• EXERCISE INPUTS:
• • • • • • •

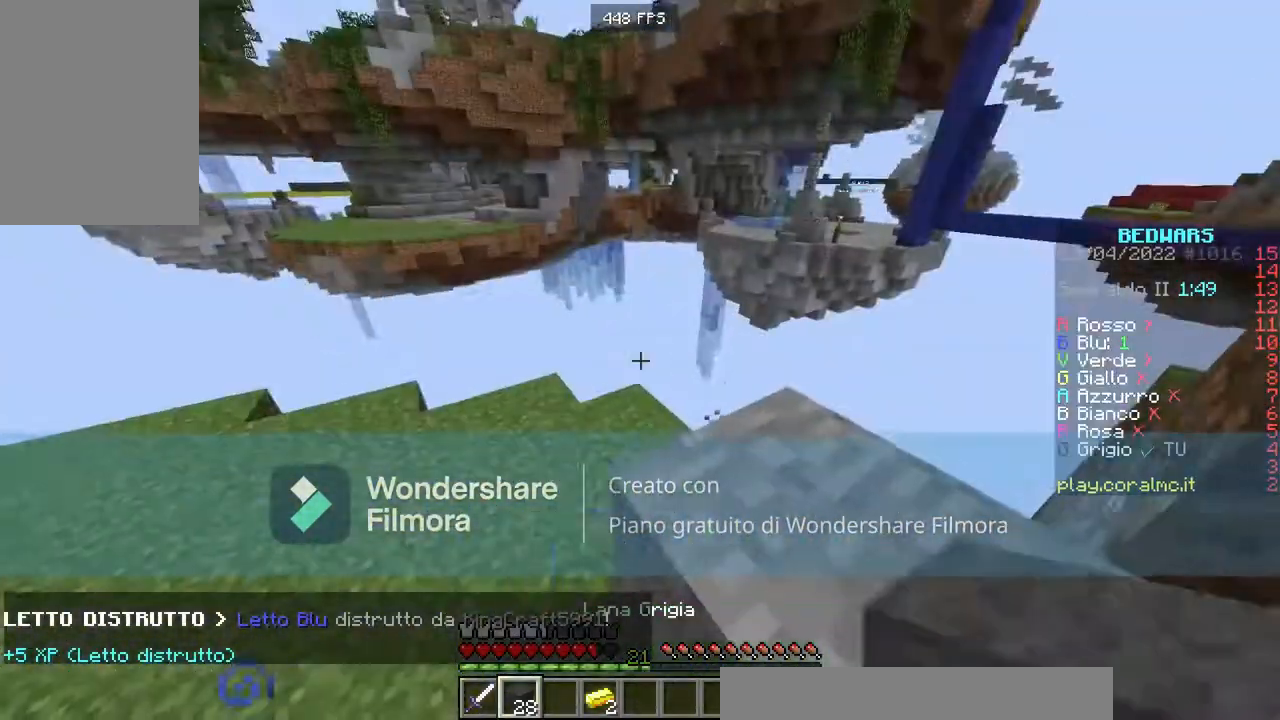
{"keys": ["a", "w"], "mouse": [], "events": []}
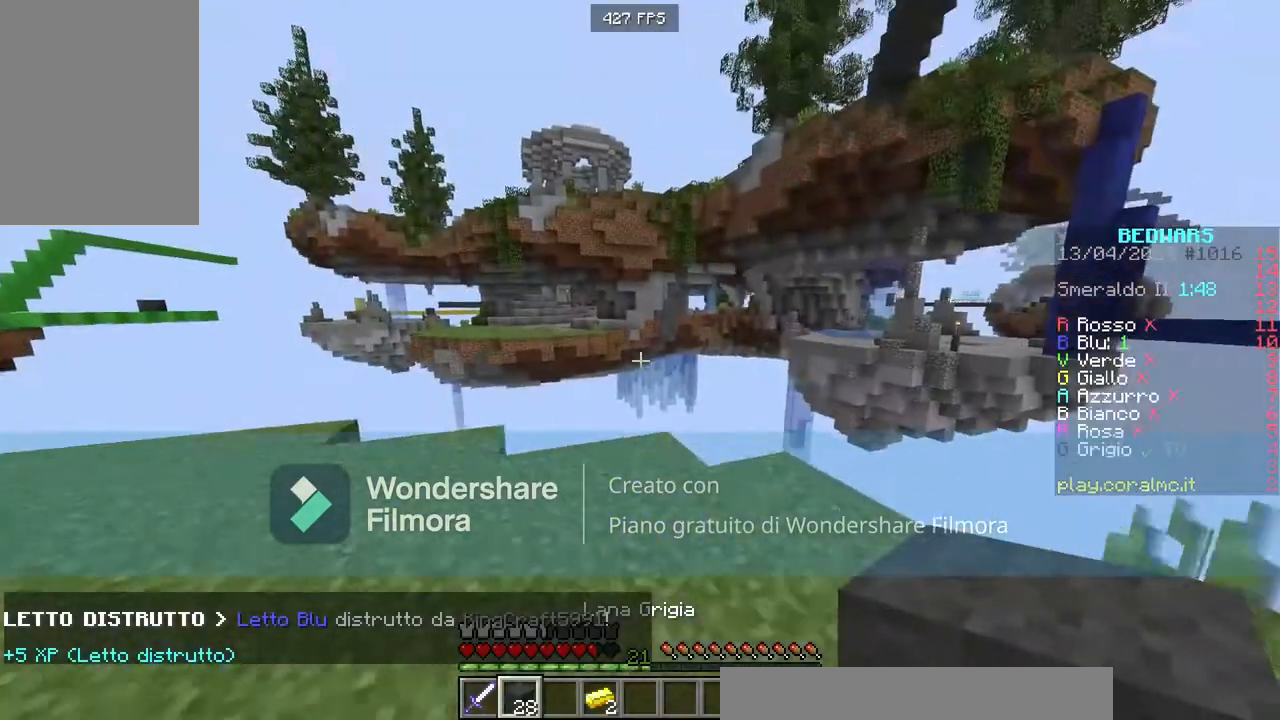
{"keys": ["w"], "mouse": [], "events": [[334, "a", "up"]]}
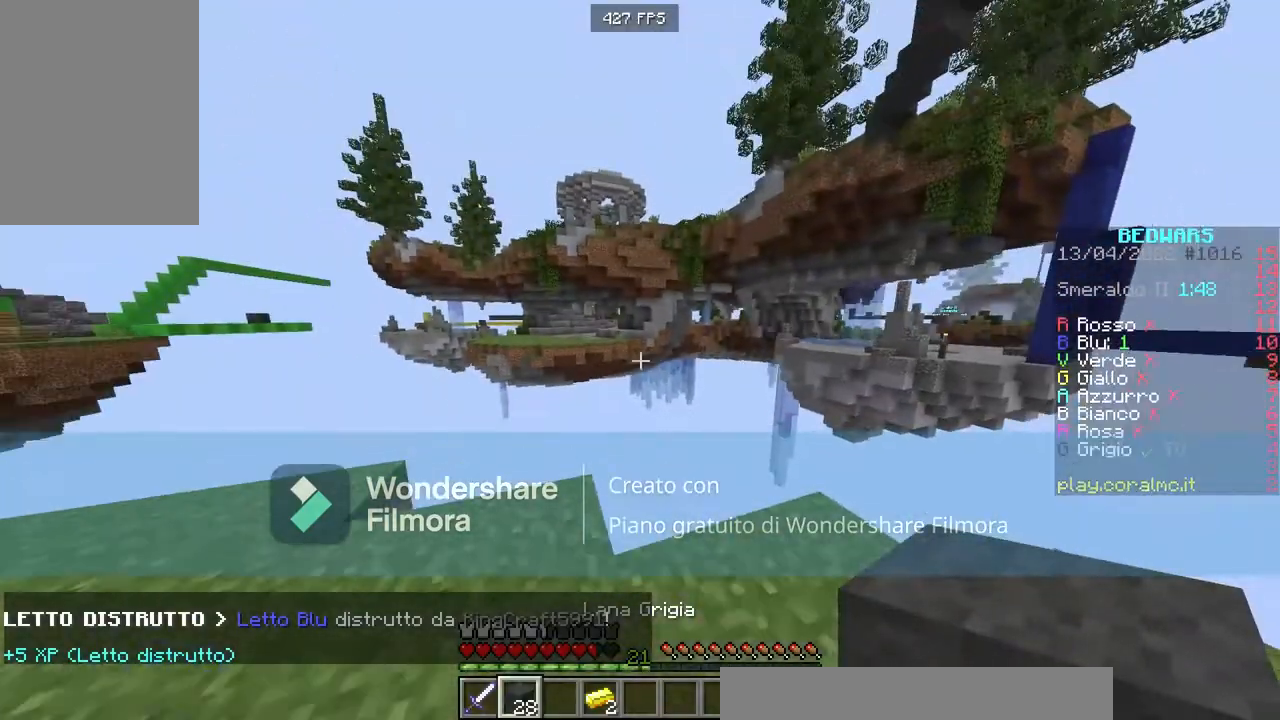
{"keys": ["space"], "mouse": [], "events": [[300, "space", "down"], [500, "w", "up"]]}
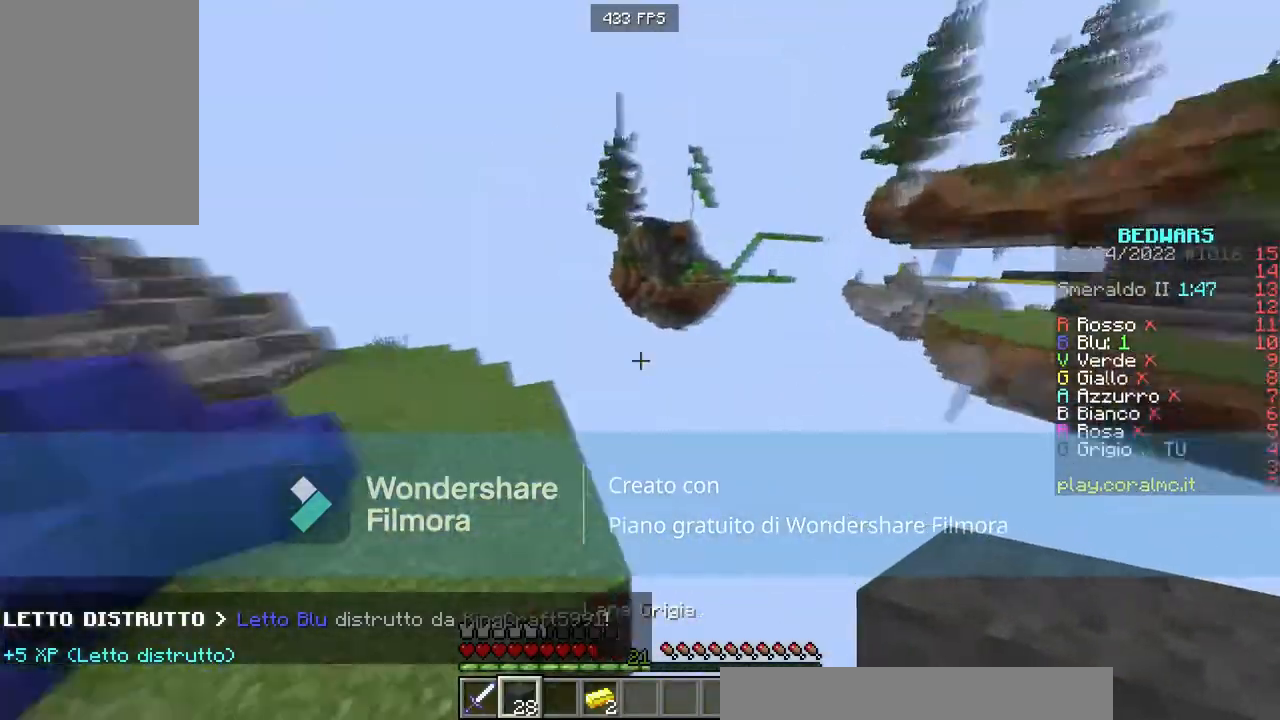
{"keys": ["w"], "mouse": [], "events": [[100, "space", "up"], [334, "w", "down"]]}
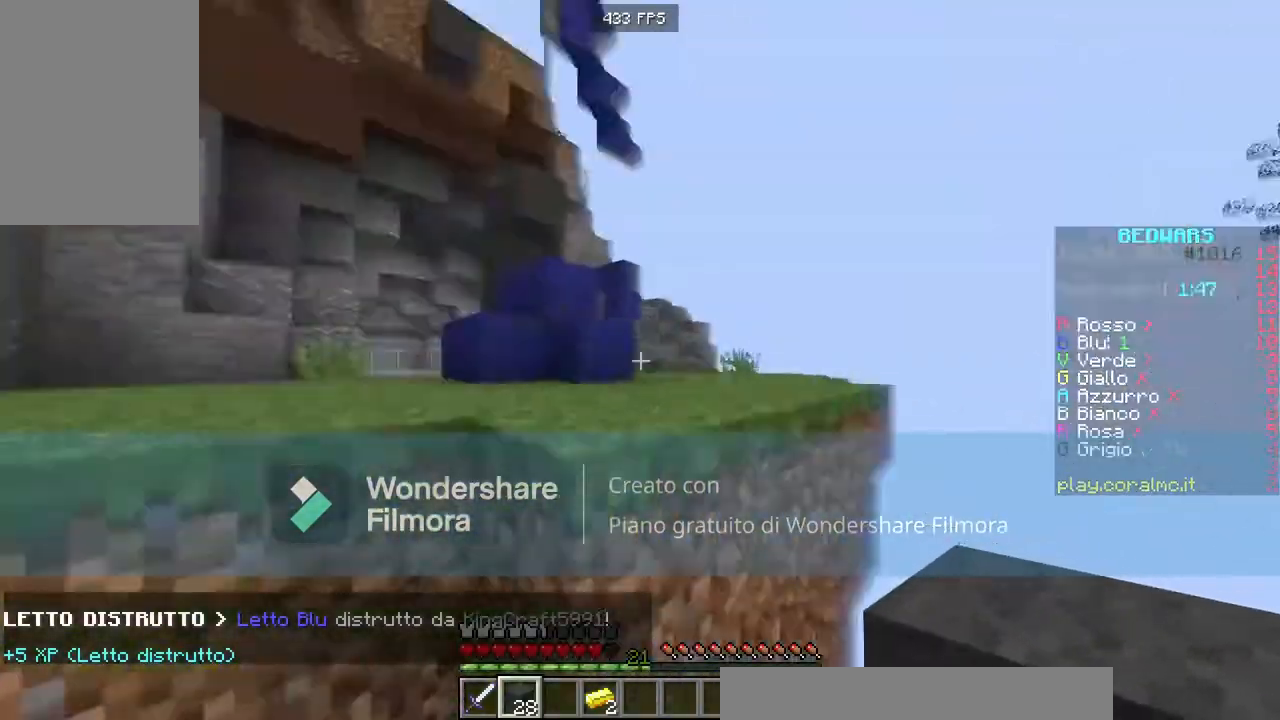
{"keys": [], "mouse": ["right"], "events": [[33, "mouse_right", "down"], [33, "w", "up"]]}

• • • • • • •

• WHAT YOU WILL DO: Across the listing above, how many lines include the word "space"? Answer with only the number.

• OUTPUT FOR THIS EXERCISE: 2